Once the line containing "ZERTIFIZIERUNGEN" is located, output it and every line after it through the end of the records, exactly as written and nothing else.

* DATA LISTING *
- - - - - - -

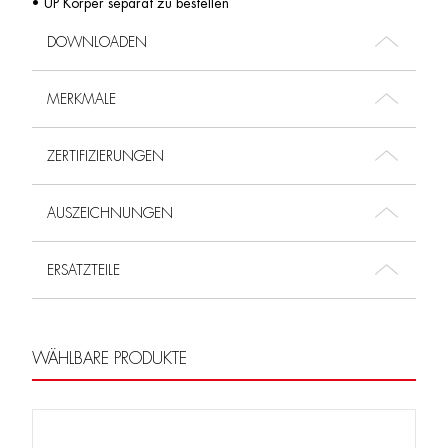
• UP Körper separat zu bestellen
DOWNLOADEN
MERKMALE
ZERTIFIZIERUNGEN
AUSZEICHNUNGEN
ERSATZTEILE
WÄHLBARE PRODUKTE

- - - - - - -

* RESULT OF THE TASK *
ZERTIFIZIERUNGEN
AUSZEICHNUNGEN
ERSATZTEILE
WÄHLBARE PRODUKTE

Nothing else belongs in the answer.